RON may also make it easier to find a notary, depending on your area. The notary must physically be in the state where they are commissioned, and not somewhere else when using RON. That state must accept RON for the process to be legal and the notary must follow the applicable laws of that state. Most states allow you, the homebuyer, to be outside of that area. Most states allow out-of-state notarization. It is prudent, however, to double-check that yours is one.
Is remote online notarization secure?
Yes, RON is very secure and legitimate. Notaries use hardware and software that provides secure methods to establish your identity, guard against identity fraud and authenticate the signature and documents.
The documents are notarized electronically, which guards against any possibility of them being physically lost or damaged if you were to physically transport or mail them.
Electronic record keeping also guards against the loss or damage that can occur in physical record keeping.
The wide dissemination of RON during the pandemic has enhanced what was already a very legitimate system of notarization. RON is recognized as a method in the overwhelming majority of states. Legislation to make it legal nationwide is pending in Congress.
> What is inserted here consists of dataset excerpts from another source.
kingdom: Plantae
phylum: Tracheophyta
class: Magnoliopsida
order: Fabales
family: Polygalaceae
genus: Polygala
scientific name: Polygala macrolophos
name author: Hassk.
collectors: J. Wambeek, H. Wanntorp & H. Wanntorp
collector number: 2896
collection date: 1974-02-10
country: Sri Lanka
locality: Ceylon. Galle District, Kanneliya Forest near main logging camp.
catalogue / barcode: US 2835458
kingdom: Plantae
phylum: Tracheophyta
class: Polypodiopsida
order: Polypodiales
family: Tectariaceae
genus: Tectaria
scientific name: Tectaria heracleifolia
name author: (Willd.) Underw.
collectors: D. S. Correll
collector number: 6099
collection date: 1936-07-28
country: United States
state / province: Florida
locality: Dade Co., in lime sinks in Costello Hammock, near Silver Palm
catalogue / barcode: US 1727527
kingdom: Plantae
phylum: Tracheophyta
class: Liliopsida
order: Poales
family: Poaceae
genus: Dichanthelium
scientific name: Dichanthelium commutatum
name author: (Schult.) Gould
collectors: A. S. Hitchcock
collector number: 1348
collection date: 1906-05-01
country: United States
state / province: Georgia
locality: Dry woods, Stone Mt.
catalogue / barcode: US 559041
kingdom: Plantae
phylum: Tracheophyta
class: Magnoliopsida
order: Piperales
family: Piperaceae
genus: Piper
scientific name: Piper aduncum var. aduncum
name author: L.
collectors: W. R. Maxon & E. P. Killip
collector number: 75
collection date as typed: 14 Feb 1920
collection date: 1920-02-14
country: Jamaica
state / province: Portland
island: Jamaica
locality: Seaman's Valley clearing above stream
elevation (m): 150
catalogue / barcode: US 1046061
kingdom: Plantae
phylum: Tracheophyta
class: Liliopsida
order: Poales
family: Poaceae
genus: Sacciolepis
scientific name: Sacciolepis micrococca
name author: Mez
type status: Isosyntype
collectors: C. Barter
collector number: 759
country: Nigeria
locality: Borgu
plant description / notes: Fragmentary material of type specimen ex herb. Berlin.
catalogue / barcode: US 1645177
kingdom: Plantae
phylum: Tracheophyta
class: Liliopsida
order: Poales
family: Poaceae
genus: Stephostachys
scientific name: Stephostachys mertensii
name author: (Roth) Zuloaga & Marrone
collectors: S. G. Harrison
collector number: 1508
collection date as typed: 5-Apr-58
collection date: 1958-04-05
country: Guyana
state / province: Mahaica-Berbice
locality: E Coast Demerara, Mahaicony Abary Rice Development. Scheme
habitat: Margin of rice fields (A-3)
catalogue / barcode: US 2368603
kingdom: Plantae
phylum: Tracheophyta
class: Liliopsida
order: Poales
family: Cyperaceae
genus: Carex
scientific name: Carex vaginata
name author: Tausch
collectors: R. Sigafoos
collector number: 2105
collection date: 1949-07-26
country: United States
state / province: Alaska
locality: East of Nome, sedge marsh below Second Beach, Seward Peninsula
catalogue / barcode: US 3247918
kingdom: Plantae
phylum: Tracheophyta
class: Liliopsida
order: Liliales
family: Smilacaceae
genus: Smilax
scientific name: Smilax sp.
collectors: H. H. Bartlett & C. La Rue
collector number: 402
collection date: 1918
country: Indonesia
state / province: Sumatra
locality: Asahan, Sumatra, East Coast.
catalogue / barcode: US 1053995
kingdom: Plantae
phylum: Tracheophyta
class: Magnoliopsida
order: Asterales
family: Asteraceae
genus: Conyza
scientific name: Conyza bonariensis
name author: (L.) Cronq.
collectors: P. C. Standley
The bottom line on remote online notarizations
RON is clearly more convenient than having your documents notarized in person at loan signing and closing. There is no need to spend time and effort traveling to a notary’s office, no need to spend time in the office and no need to mail documents afterward. You also don’t have to physically keep files for your records as they are generated electronically.
RON may be particularly advantageous for people who live far from notary’s office, such as those in remote areas or folks who encounter challenges in traveling to an office, such as those who rely on public transportation or have health issues. People who work nights or other non-traditional schedules may also find RON a benefit.
The RON method of notarization allows the process to take place 100% virtually and is much more convenient than in-person notarization during home buying.